___ Provided records

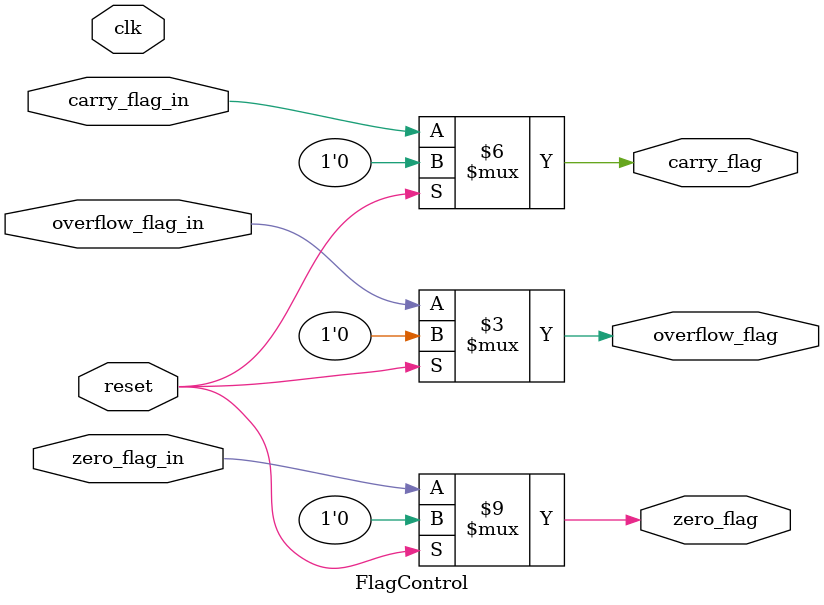
<source format=sv>
`define WORD_SIZE 8 

module BitInvert (
  input [`WORD_SIZE-1:0] reg_in,
  input [3:0] pos,
  output [`WORD_SIZE-1:0] reg_out
);
  
  wire [`WORD_SIZE:0] mask;
  assign mask = (1 << pos); // gera mascara com 1 na posição de interesse
  assign reg_out = reg_in ^ mask; // mascara aplica XOR na entrada 
  
endmodule

// Deslocamento e rotação de bits
module BitShiftRotate (
  input [7:0] reg_in, // registrador de entrada
  input shift_enable, // habilita o deslocamento
  input shift_dir, // 0 esquerda 1 direita
  input rotate_enable, // habilita a rotação
  input rotate_dir, // 0 esquerda 1 direita
  output reg [7:0] reg_out, // registrador de entrada
  output reg carry_flag // flag de carry (bit perdido)
);
  
  always @(*) begin
    if (shift_enable) begin
      if (shift_dir == 0) begin
        reg_out = reg_in << 1; 
        carry_flag = reg_in[`WORD_SIZE-1]; // bit mais significativo
      end else begin
        reg_out = reg_in >> 1;
        carry_flag = reg_in[0]; // bit menos significativo
      end
      
    end else if (rotate_enable) begin
      if (rotate_dir == 0) begin
        reg_out = {reg_in[`WORD_SIZE-2:0], reg_in[`WORD_SIZE-1]}; // {..., ...} concatena as duas partes
        carry_flag = reg_in[`WORD_SIZE-1]; // bit mais significativo vai para carry
      end else begin
        reg_out = {reg_in[0], reg_in[`WORD_SIZE-1:1]};
        carry_flag = reg_in[0]; // bit menos significativo vai para carry
      end
      
    end else begin
      reg_out = reg_in;
      carry_flag = 0;
      
    end
  end
endmodule

//Controle de flags
module FlagControl (
  input clk, reset, 
  input zero_flag_in, //zero flag gerada pela operação
  input carry_flag_in, // carry flag gerada pela operação
  input overflow_flag_in, // overflow flag gerada pela operação
  output reg zero_flag, // zero flag do sistema
  output reg carry_flag, // ------
  output reg overflow_flag // -----
);
  
  
  always @(reset) begin 
    if (reset) begin
      zero_flag <= 0;
      carry_flag <= 0;
      overflow_flag <= 0;
    end else begin
      // flags atualizadas com os valores de entrada
      zero_flag <= zero_flag_in;
      carry_flag <= carry_flag_in;
      overflow_flag <= overflow_flag_in;
    end
  end
endmodule

</source>
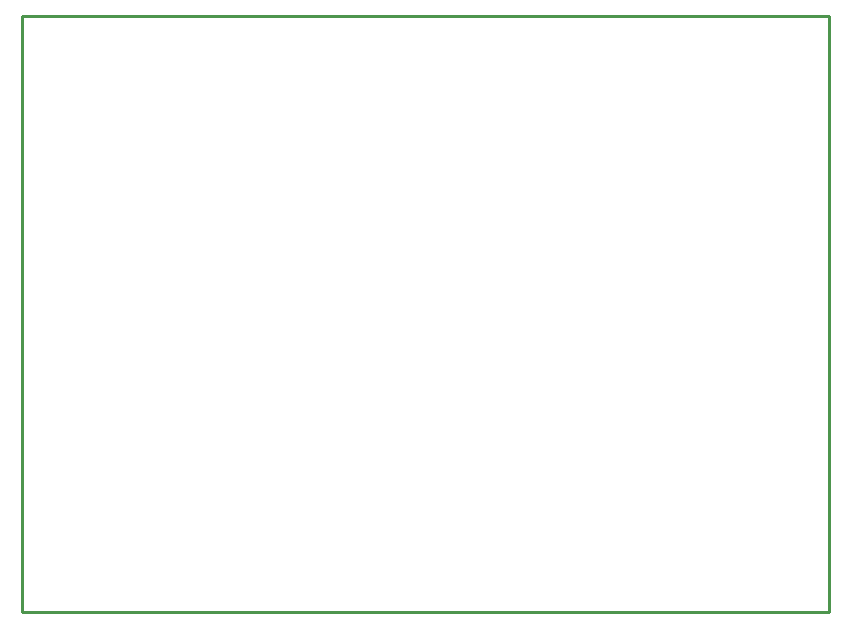
<source format=gm1>
G04*
G04 #@! TF.GenerationSoftware,Altium Limited,Altium Designer,20.0.12 (288)*
G04*
G04 Layer_Color=16711935*
%FSLAX25Y25*%
%MOIN*%
G70*
G01*
G75*
%ADD11C,0.01000*%
D11*
X128500Y348500D02*
X397500D01*
Y150000D02*
Y348500D01*
X128500Y150000D02*
X397500D01*
X128500Y348500D02*
X128500Y150000D01*
M02*

</source>
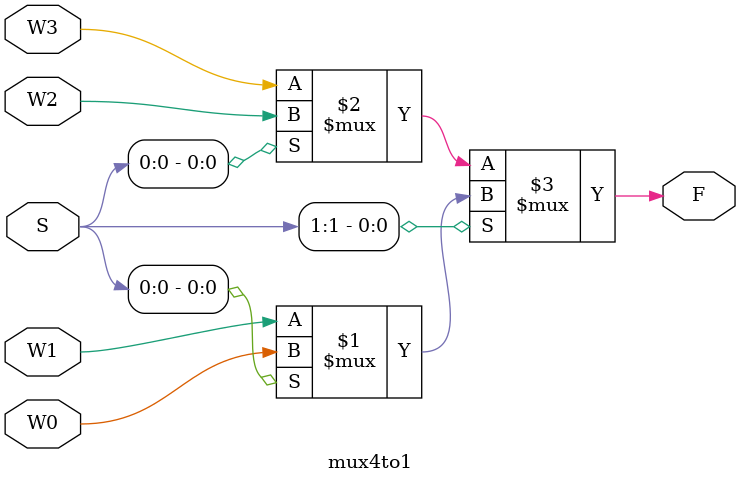
<source format=v>
module mux4to1(W0,W1,W2,W3,S,F);
input W0,W1,W2,W3;
input [1:0]S;
output F;
assign F=(S[1]?(S[0]?W0:W1):(S[0]?W2:W3));
endmodule
</source>
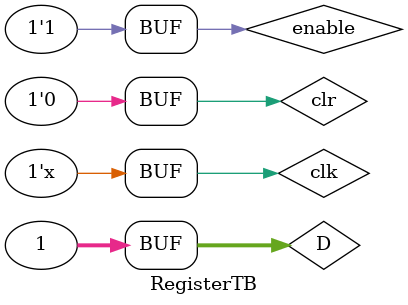
<source format=v>

`timescale 1ns/10ps
module RegisterTB;

reg clk = 0;
reg enable = 1;
reg clr = 0;
reg  [31:0] D;
wire [31:0] Q;

always #10 clk = !clk;

Register reg_instance(clk, clr, enable, D, Q);

initial begin
    //These events must be in chronological order.
	clr <= 0;
	D <= 32'b1;
	enable <=1;

end
endmodule

</source>
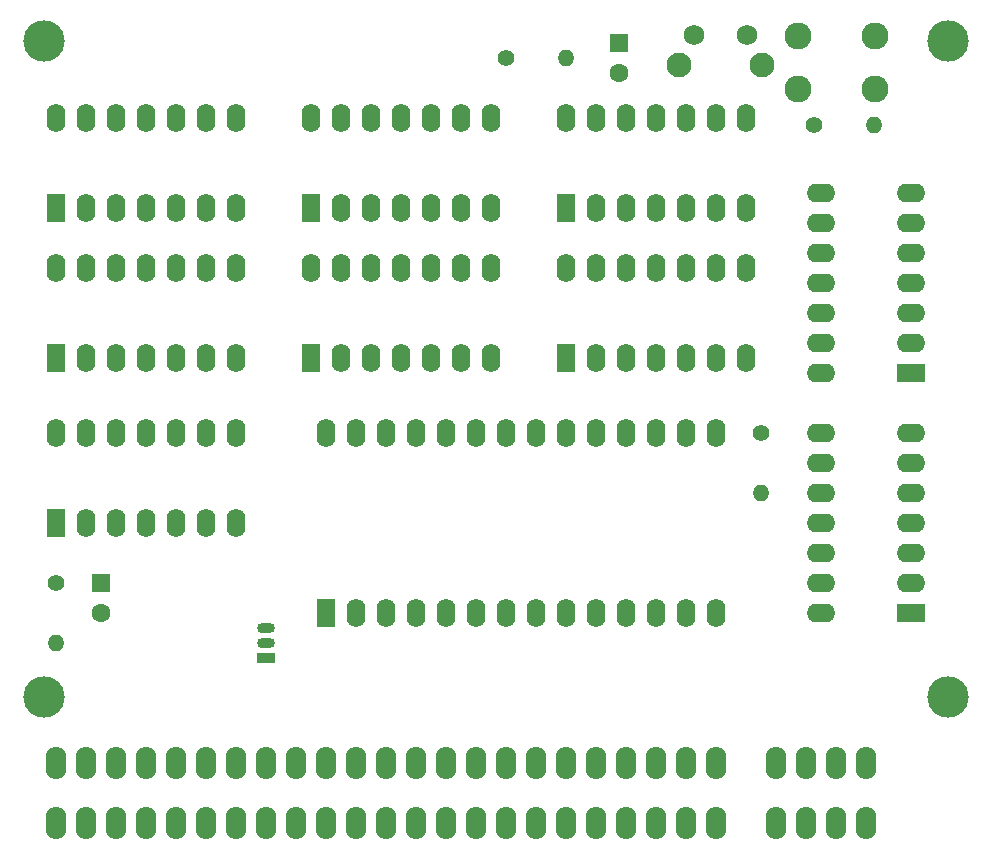
<source format=gbs>
G04 #@! TF.FileFunction,Soldermask,Bot*
%FSLAX46Y46*%
G04 Gerber Fmt 4.6, Leading zero omitted, Abs format (unit mm)*
G04 Created by KiCad (PCBNEW 4.0.7) date 12/12/18 23:49:00*
%MOMM*%
%LPD*%
G01*
G04 APERTURE LIST*
%ADD10C,0.100000*%
%ADD11R,1.600000X1.600000*%
%ADD12C,1.600000*%
%ADD13O,1.727200X2.800000*%
%ADD14O,1.500000X0.900000*%
%ADD15R,1.500000X0.900000*%
%ADD16C,1.400000*%
%ADD17O,1.400000X1.400000*%
%ADD18C,2.279600*%
%ADD19C,2.100000*%
%ADD20C,1.750000*%
%ADD21R,1.600000X2.400000*%
%ADD22O,1.600000X2.400000*%
%ADD23R,2.400000X1.600000*%
%ADD24O,2.400000X1.600000*%
%ADD25C,3.500000*%
G04 APERTURE END LIST*
D10*
D11*
X160655000Y-57150000D03*
D12*
X160655000Y-59650000D03*
D11*
X116840000Y-102870000D03*
D12*
X116840000Y-105370000D03*
D13*
X113030000Y-123190000D03*
X115570000Y-123190000D03*
X118110000Y-123190000D03*
X120650000Y-123190000D03*
X123190000Y-123190000D03*
X125730000Y-123190000D03*
X128270000Y-123190000D03*
X130810000Y-123190000D03*
X113030000Y-118110000D03*
X115570000Y-118110000D03*
X118110000Y-118110000D03*
X120650000Y-118110000D03*
X123190000Y-118110000D03*
X125730000Y-118110000D03*
X128270000Y-118110000D03*
X130810000Y-118110000D03*
X181610000Y-118110000D03*
X181610000Y-123190000D03*
X179070000Y-118110000D03*
X179070000Y-123190000D03*
X176530000Y-118110000D03*
X176530000Y-123190000D03*
X173990000Y-118110000D03*
X173990000Y-123190000D03*
X168910000Y-118110000D03*
X168910000Y-123190000D03*
X166370000Y-118110000D03*
X166370000Y-123190000D03*
X163830000Y-118110000D03*
X163830000Y-123190000D03*
X161290000Y-118110000D03*
X161290000Y-123190000D03*
X158750000Y-118110000D03*
X158750000Y-123190000D03*
X156210000Y-118110000D03*
X156210000Y-123190000D03*
X153670000Y-118110000D03*
X153670000Y-123190000D03*
X151130000Y-118110000D03*
X151130000Y-123190000D03*
X148590000Y-118110000D03*
X148590000Y-123190000D03*
X146050000Y-118110000D03*
X146050000Y-123190000D03*
X143510000Y-118110000D03*
X143510000Y-123190000D03*
X140970000Y-118110000D03*
X140970000Y-123190000D03*
X138430000Y-118110000D03*
X138430000Y-123190000D03*
X135890000Y-118110000D03*
X135890000Y-123190000D03*
X133350000Y-118110000D03*
X133350000Y-123190000D03*
D14*
X130810000Y-107950000D03*
X130810000Y-106680000D03*
D15*
X130810000Y-109220000D03*
D16*
X177165000Y-64135000D03*
D17*
X182245000Y-64135000D03*
D16*
X151130000Y-58420000D03*
D17*
X156210000Y-58420000D03*
D16*
X113030000Y-102870000D03*
D17*
X113030000Y-107950000D03*
D16*
X172720000Y-90170000D03*
D17*
X172720000Y-95250000D03*
D18*
X182321200Y-61061600D03*
X175818800Y-61061600D03*
X182321200Y-56540400D03*
X175818800Y-56540400D03*
D19*
X172765000Y-59005000D03*
D20*
X171505000Y-56515000D03*
X167005000Y-56515000D03*
D19*
X165755000Y-59005000D03*
D21*
X156210000Y-71120000D03*
D22*
X171450000Y-63500000D03*
X158750000Y-71120000D03*
X168910000Y-63500000D03*
X161290000Y-71120000D03*
X166370000Y-63500000D03*
X163830000Y-71120000D03*
X163830000Y-63500000D03*
X166370000Y-71120000D03*
X161290000Y-63500000D03*
X168910000Y-71120000D03*
X158750000Y-63500000D03*
X171450000Y-71120000D03*
X156210000Y-63500000D03*
D21*
X113030000Y-97790000D03*
D22*
X128270000Y-90170000D03*
X115570000Y-97790000D03*
X125730000Y-90170000D03*
X118110000Y-97790000D03*
X123190000Y-90170000D03*
X120650000Y-97790000D03*
X120650000Y-90170000D03*
X123190000Y-97790000D03*
X118110000Y-90170000D03*
X125730000Y-97790000D03*
X115570000Y-90170000D03*
X128270000Y-97790000D03*
X113030000Y-90170000D03*
D21*
X113030000Y-83820000D03*
D22*
X128270000Y-76200000D03*
X115570000Y-83820000D03*
X125730000Y-76200000D03*
X118110000Y-83820000D03*
X123190000Y-76200000D03*
X120650000Y-83820000D03*
X120650000Y-76200000D03*
X123190000Y-83820000D03*
X118110000Y-76200000D03*
X125730000Y-83820000D03*
X115570000Y-76200000D03*
X128270000Y-83820000D03*
X113030000Y-76200000D03*
D21*
X134620000Y-83820000D03*
D22*
X149860000Y-76200000D03*
X137160000Y-83820000D03*
X147320000Y-76200000D03*
X139700000Y-83820000D03*
X144780000Y-76200000D03*
X142240000Y-83820000D03*
X142240000Y-76200000D03*
X144780000Y-83820000D03*
X139700000Y-76200000D03*
X147320000Y-83820000D03*
X137160000Y-76200000D03*
X149860000Y-83820000D03*
X134620000Y-76200000D03*
D21*
X134620000Y-71120000D03*
D22*
X149860000Y-63500000D03*
X137160000Y-71120000D03*
X147320000Y-63500000D03*
X139700000Y-71120000D03*
X144780000Y-63500000D03*
X142240000Y-71120000D03*
X142240000Y-63500000D03*
X144780000Y-71120000D03*
X139700000Y-63500000D03*
X147320000Y-71120000D03*
X137160000Y-63500000D03*
X149860000Y-71120000D03*
X134620000Y-63500000D03*
D23*
X185420000Y-105410000D03*
D24*
X177800000Y-90170000D03*
X185420000Y-102870000D03*
X177800000Y-92710000D03*
X185420000Y-100330000D03*
X177800000Y-95250000D03*
X185420000Y-97790000D03*
X177800000Y-97790000D03*
X185420000Y-95250000D03*
X177800000Y-100330000D03*
X185420000Y-92710000D03*
X177800000Y-102870000D03*
X185420000Y-90170000D03*
X177800000Y-105410000D03*
D23*
X185420000Y-85090000D03*
D24*
X177800000Y-69850000D03*
X185420000Y-82550000D03*
X177800000Y-72390000D03*
X185420000Y-80010000D03*
X177800000Y-74930000D03*
X185420000Y-77470000D03*
X177800000Y-77470000D03*
X185420000Y-74930000D03*
X177800000Y-80010000D03*
X185420000Y-72390000D03*
X177800000Y-82550000D03*
X185420000Y-69850000D03*
X177800000Y-85090000D03*
D21*
X156210000Y-83820000D03*
D22*
X171450000Y-76200000D03*
X158750000Y-83820000D03*
X168910000Y-76200000D03*
X161290000Y-83820000D03*
X166370000Y-76200000D03*
X163830000Y-83820000D03*
X163830000Y-76200000D03*
X166370000Y-83820000D03*
X161290000Y-76200000D03*
X168910000Y-83820000D03*
X158750000Y-76200000D03*
X171450000Y-83820000D03*
X156210000Y-76200000D03*
D21*
X113030000Y-71120000D03*
D22*
X128270000Y-63500000D03*
X115570000Y-71120000D03*
X125730000Y-63500000D03*
X118110000Y-71120000D03*
X123190000Y-63500000D03*
X120650000Y-71120000D03*
X120650000Y-63500000D03*
X123190000Y-71120000D03*
X118110000Y-63500000D03*
X125730000Y-71120000D03*
X115570000Y-63500000D03*
X128270000Y-71120000D03*
X113030000Y-63500000D03*
D21*
X135890000Y-105410000D03*
D22*
X168910000Y-90170000D03*
X138430000Y-105410000D03*
X166370000Y-90170000D03*
X140970000Y-105410000D03*
X163830000Y-90170000D03*
X143510000Y-105410000D03*
X161290000Y-90170000D03*
X146050000Y-105410000D03*
X158750000Y-90170000D03*
X148590000Y-105410000D03*
X156210000Y-90170000D03*
X151130000Y-105410000D03*
X153670000Y-90170000D03*
X153670000Y-105410000D03*
X151130000Y-90170000D03*
X156210000Y-105410000D03*
X148590000Y-90170000D03*
X158750000Y-105410000D03*
X146050000Y-90170000D03*
X161290000Y-105410000D03*
X143510000Y-90170000D03*
X163830000Y-105410000D03*
X140970000Y-90170000D03*
X166370000Y-105410000D03*
X138430000Y-90170000D03*
X168910000Y-105410000D03*
X135890000Y-90170000D03*
D25*
X112000000Y-57000000D03*
X188500000Y-57000000D03*
X188500000Y-112500000D03*
X112000000Y-112500000D03*
M02*

</source>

______

### What the exercise asks
The lines to return are those in the records above that hold the word "entrada".

### Task output
  assign reg_out = reg_in ^ mask; // mascara aplica XOR na entrada 
  input [7:0] reg_in, // registrador de entrada
  output reg [7:0] reg_out, // registrador de entrada
      // flags atualizadas com os valores de entrada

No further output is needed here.